The Television
- Cover of the November 2025 issue of Monthly The Television featuring Hiroshi Tanahashi
- Native name: ザテレビジョン
- Categories: Entertainment
- Frequency: Monthly; Weekly (until 2023); ;
- Circulation: 240,342 (2022)
- Publisher: Kadokawa Shoten
- First issue: September 1982; 44 years ago
- Country: Japan
- Language: Japanese
- Website: thetv.jp

= The Television =

Japanese entertainment magazine

The Television (ザテレビジョン, Zaterebijon) is a Japanese entertainment magazine published by Kadokawa. It was first published as Weekly The Television (週刊ザテレビジョン, Shūkan Zaterebijon) in 1982 and was published until 2023, when it was merged with Monthly The Television (月刊 ザテレビジョン, Gekkan Zaterebijon).

==Overview==
Tsuguhiko Kadokawa of Kadokawa has said he wanted to create a Television-themed magazine since the early 1970s. During a visit to the United States in 1970, he was impressed by the American magazine TV Guide, but on bringing up the idea for the magazine with his associates at Kadokawa, they thought it would be impossible to make it into a successful magazine.
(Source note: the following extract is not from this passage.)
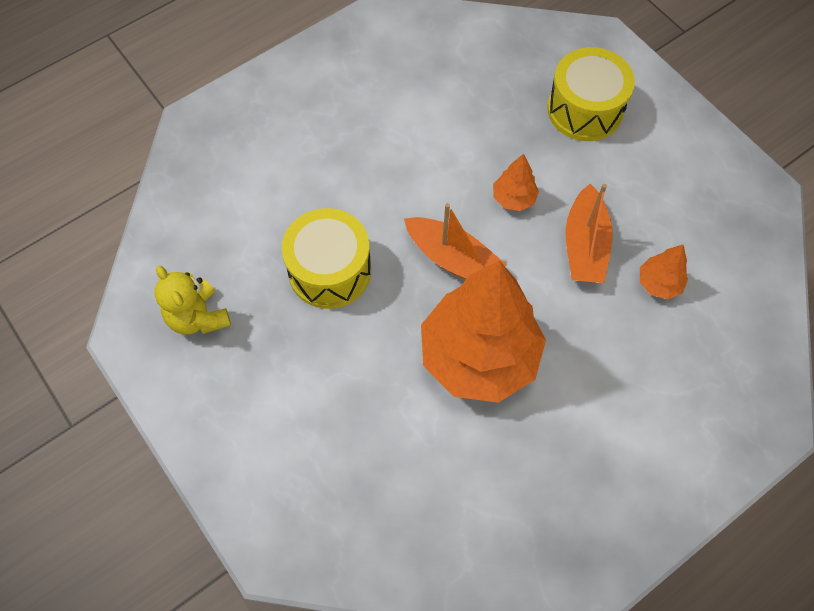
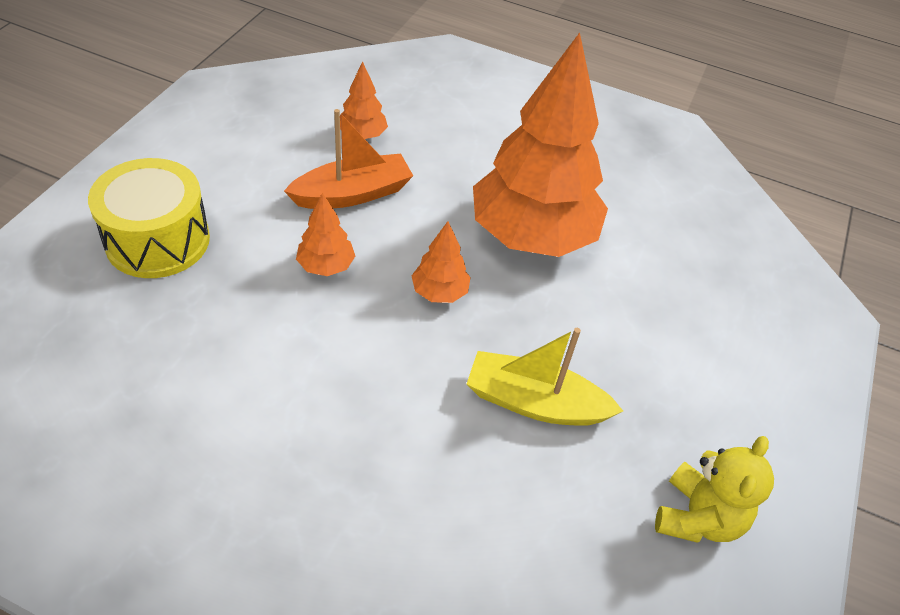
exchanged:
The magazine was first published in September 1982 by Kadokawa as Weekly The Television. It became Kadokawa's first weekly magazine.

In March 1995, the first issue of the Monthly The Magazine was published.
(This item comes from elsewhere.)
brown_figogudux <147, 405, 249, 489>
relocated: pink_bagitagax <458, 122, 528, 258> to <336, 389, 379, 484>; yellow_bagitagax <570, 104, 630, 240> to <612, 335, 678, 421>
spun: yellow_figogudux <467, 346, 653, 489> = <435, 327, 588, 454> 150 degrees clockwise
Weekly The Television ceased publication on March 1, 2023. The magazine was later merged with Monthly The Television on March 23. Kadokawa cited its plan to leverage the strengths of both the magazine and web media.

The magazine featured information and program schedules on television programs and is also known for its cover featuring celebrities holding lemons. Notable covers include: the November 6, 1987, issue featuring Michael Jackson, the March 4, 2015, issue featuring One Direction—the first foreign artist to be the cover alone, and covers featuring Sexy Zone and Snow Man.

The magazine runs the website Web The Television and other special magazines such as The Television Zoom!!, The Television Colors and The Television-genic. In September 2012, it launched The Television Digital, a mobile app that published digitalized version of the magazine.

According to the Japan Magazine Publishers Association, Weekly The Television has an average of 128,124 copies in circulation, while Monthly The Television had 240,342 copies between October and December 2022. The Monthly The Television is one of the largest television magazines in Japan in terms of circulation.

The magazine also holds The Television Drama Academy Awards. It aims to "honor television drama series that have generated a significant social response".